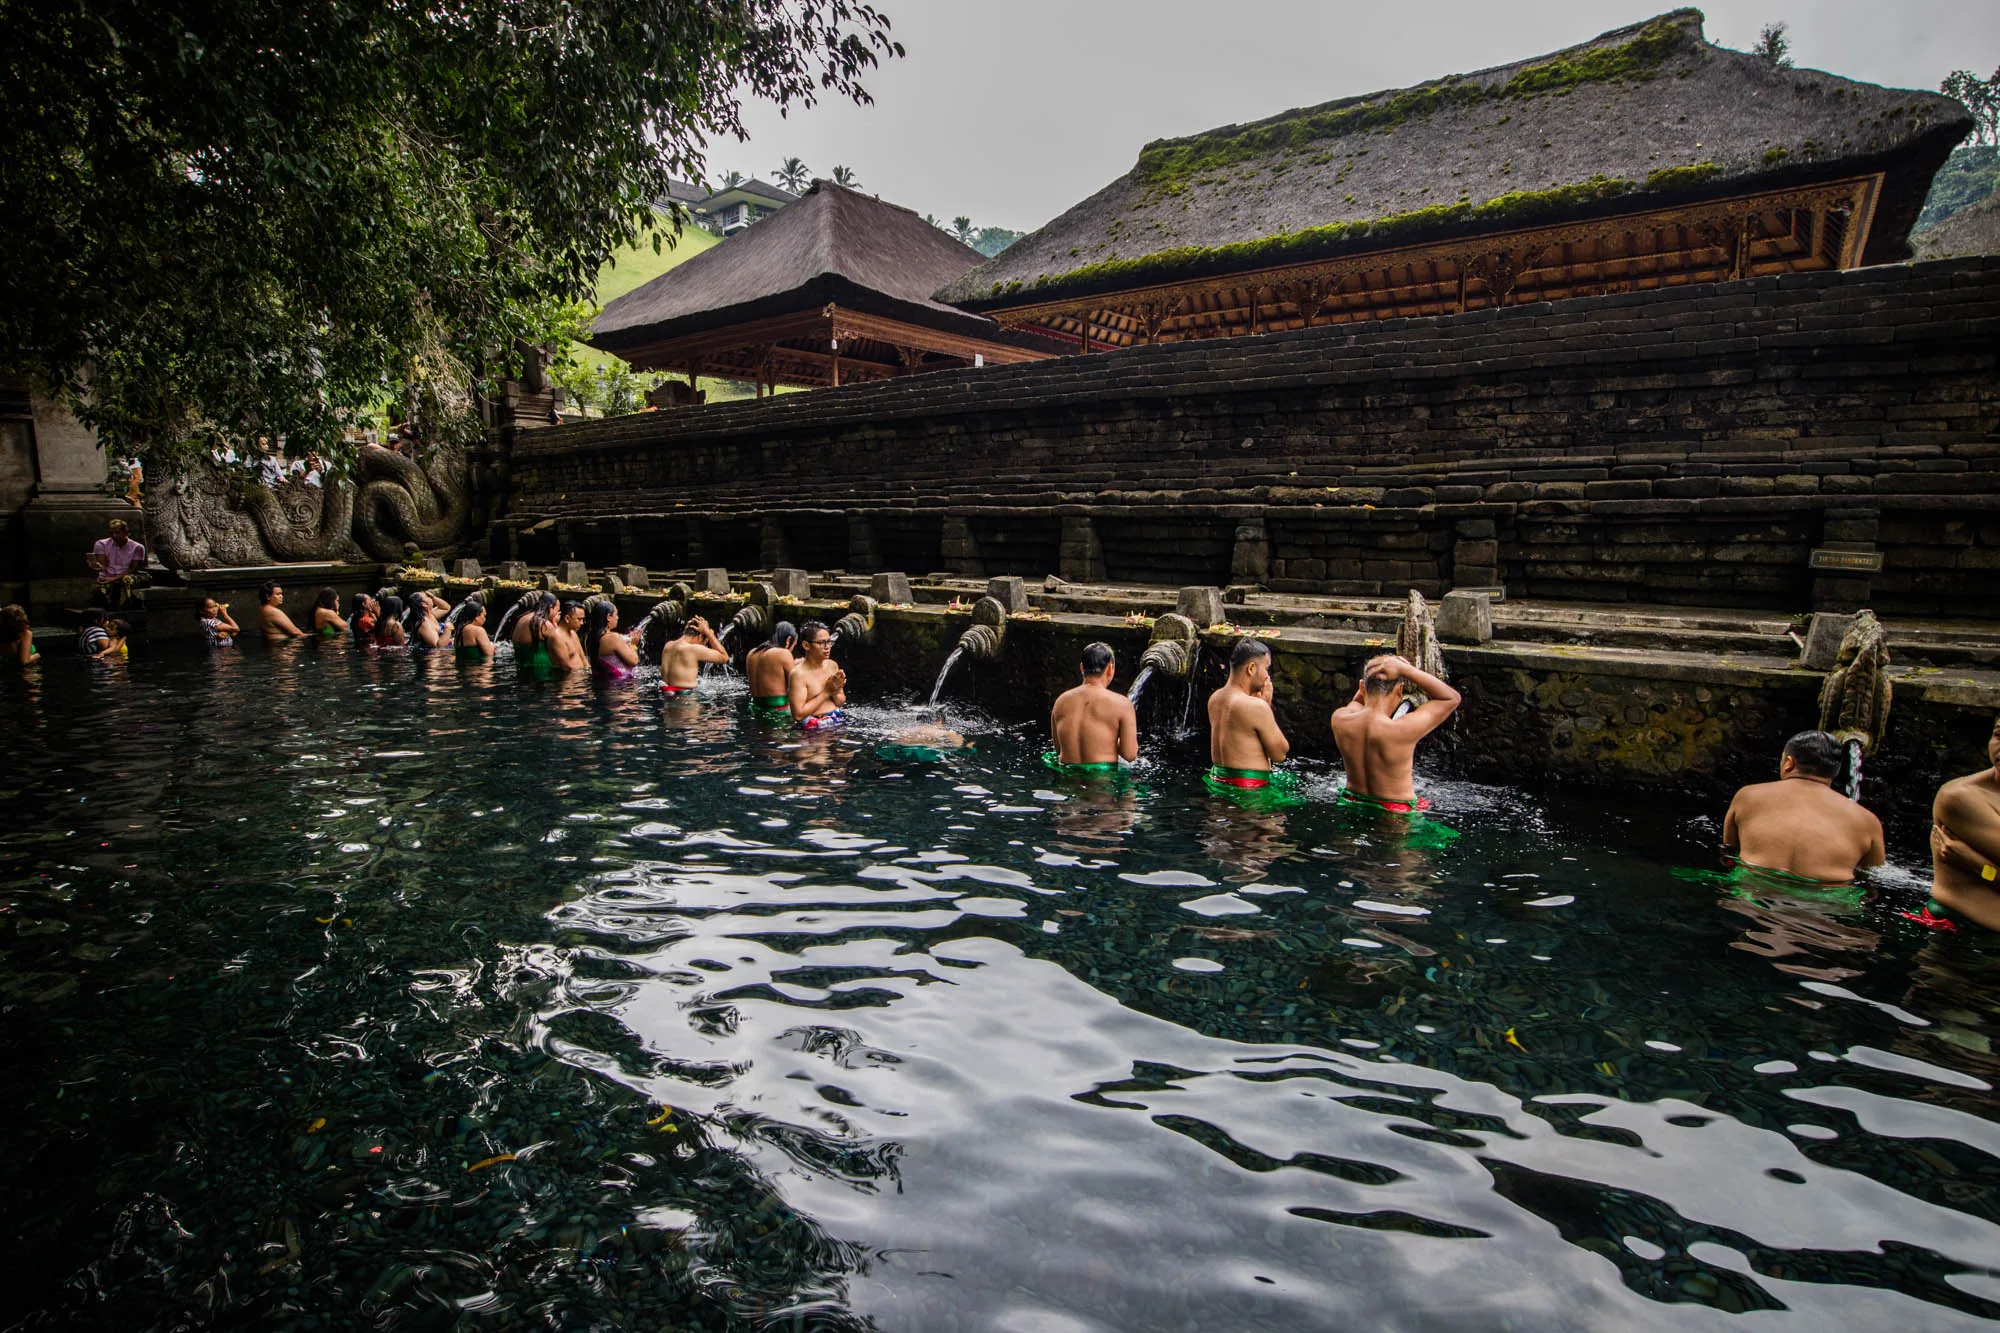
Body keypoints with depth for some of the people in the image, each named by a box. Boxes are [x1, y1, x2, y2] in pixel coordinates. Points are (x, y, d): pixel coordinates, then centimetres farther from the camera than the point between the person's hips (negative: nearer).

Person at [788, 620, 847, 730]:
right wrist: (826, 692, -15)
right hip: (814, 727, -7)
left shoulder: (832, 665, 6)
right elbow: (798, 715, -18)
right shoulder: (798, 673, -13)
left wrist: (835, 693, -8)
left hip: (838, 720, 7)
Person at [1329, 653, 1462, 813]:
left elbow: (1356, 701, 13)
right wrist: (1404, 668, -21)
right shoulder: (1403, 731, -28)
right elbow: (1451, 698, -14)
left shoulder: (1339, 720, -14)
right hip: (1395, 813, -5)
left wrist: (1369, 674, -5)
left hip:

* **WHAT YOU WILL DO**:
When the listing is transcribed, every line must match the original exactly, and the pictures must be left out.

* **YOUR SOLUTION**:
Body keypoints with depth for some of the people in the image, each named by a box. Boxes are [x1, y1, x2, y2] in pixel coordinates. Points are (x, y, d): pixel coordinates, then centimetres farther from the camera than the point between the person's hips (negative: nearer).

Person at [788, 620, 847, 730]:
right wrist: (826, 692, -15)
right hip: (814, 727, -7)
left shoulder: (832, 665, 6)
right elbow: (798, 715, -18)
right shoulder: (798, 673, -13)
left wrist: (835, 693, -8)
left hip: (838, 720, 7)
Person at [1329, 653, 1462, 813]:
left elbow: (1356, 701, 13)
right wrist: (1404, 668, -21)
right shoulder: (1403, 731, -28)
right elbow: (1451, 698, -14)
left shoulder: (1339, 720, -14)
right hip: (1395, 813, -5)
left wrist: (1369, 674, -5)
left hip:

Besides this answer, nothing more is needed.